| DATA FOR THIS EXERCISE |
- Opening Delimiter -
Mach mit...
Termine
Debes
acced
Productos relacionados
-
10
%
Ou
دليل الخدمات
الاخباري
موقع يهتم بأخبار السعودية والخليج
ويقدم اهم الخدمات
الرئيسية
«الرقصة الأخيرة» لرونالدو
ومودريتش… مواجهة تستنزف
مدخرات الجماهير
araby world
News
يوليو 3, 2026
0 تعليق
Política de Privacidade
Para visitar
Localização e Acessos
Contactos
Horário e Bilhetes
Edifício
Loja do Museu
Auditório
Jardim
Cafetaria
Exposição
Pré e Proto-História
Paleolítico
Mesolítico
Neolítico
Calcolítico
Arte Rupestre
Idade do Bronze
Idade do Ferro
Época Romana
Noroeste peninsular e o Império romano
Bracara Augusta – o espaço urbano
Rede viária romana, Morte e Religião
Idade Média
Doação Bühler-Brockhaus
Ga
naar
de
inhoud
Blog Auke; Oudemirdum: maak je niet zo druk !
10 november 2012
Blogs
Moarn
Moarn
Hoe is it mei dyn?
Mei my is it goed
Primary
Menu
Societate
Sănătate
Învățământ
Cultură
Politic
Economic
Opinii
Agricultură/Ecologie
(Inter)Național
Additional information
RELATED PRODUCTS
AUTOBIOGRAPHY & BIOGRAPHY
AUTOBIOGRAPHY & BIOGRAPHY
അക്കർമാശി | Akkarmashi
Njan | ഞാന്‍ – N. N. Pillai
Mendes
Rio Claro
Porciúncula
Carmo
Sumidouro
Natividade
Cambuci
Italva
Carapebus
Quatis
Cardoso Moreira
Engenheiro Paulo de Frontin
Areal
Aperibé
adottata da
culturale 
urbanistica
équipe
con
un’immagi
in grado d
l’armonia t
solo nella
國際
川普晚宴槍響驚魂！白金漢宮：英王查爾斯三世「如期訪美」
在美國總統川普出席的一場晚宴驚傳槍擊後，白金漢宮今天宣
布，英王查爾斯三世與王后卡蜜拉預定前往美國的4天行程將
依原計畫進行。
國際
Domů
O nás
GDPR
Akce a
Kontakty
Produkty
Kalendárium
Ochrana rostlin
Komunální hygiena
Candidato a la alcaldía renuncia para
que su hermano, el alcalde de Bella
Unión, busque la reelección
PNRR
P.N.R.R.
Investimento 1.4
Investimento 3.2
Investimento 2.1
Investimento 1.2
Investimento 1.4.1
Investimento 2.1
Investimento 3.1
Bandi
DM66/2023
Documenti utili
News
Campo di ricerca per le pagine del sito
- Closing Delimiter -
| WORK INSTRUCTIONS |
Write out the lines of the records again, switching every "Investimento" to "Intervento" and leaving everything else unchanged.

| SOLUTION TO THE PROBLEM |
Mach mit...
Termine
Debes
acced
Productos relacionados
-
10
%
Ou
دليل الخدمات
الاخباري
موقع يهتم بأخبار السعودية والخليج
ويقدم اهم الخدمات
الرئيسية
«الرقصة الأخيرة» لرونالدو
ومودريتش… مواجهة تستنزف
مدخرات الجماهير
araby world
News
يوليو 3, 2026
0 تعليق
Política de Privacidade
Para visitar
Localização e Acessos
Contactos
Horário e Bilhetes
Edifício
Loja do Museu
Auditório
Jardim
Cafetaria
Exposição
Pré e Proto-História
Paleolítico
Mesolítico
Neolítico
Calcolítico
Arte Rupestre
Idade do Bronze
Idade do Ferro
Época Romana
Noroeste peninsular e o Império romano
Bracara Augusta – o espaço urbano
Rede viária romana, Morte e Religião
Idade Média
Doação Bühler-Brockhaus
Ga
naar
de
inhoud
Blog Auke; Oudemirdum: maak je niet zo druk !
10 november 2012
Blogs
Moarn
Moarn
Hoe is it mei dyn?
Mei my is it goed
Primary
Menu
Societate
Sănătate
Învățământ
Cultură
Politic
Economic
Opinii
Agricultură/Ecologie
(Inter)Național
Additional information
RELATED PRODUCTS
AUTOBIOGRAPHY & BIOGRAPHY
AUTOBIOGRAPHY & BIOGRAPHY
അക്കർമാശി | Akkarmashi
Njan | ഞാന്‍ – N. N. Pillai
Mendes
Rio Claro
Porciúncula
Carmo
Sumidouro
Natividade
Cambuci
Italva
Carapebus
Quatis
Cardoso Moreira
Engenheiro Paulo de Frontin
Areal
Aperibé
adottata da
culturale 
urbanistica
équipe
con
un’immagi
in grado d
l’armonia t
solo nella
國際
川普晚宴槍響驚魂！白金漢宮：英王查爾斯三世「如期訪美」
在美國總統川普出席的一場晚宴驚傳槍擊後，白金漢宮今天宣
布，英王查爾斯三世與王后卡蜜拉預定前往美國的4天行程將
依原計畫進行。
國際
Domů
O nás
GDPR
Akce a
Kontakty
Produkty
Kalendárium
Ochrana rostlin
Komunální hygiena
Candidato a la alcaldía renuncia para
que su hermano, el alcalde de Bella
Unión, busque la reelección
PNRR
P.N.R.R.
Intervento 1.4
Intervento 3.2
Intervento 2.1
Intervento 1.2
Intervento 1.4.1
Intervento 2.1
Intervento 3.1
Bandi
DM66/2023
Documenti utili
News
Campo di ricerca per le pagine del sito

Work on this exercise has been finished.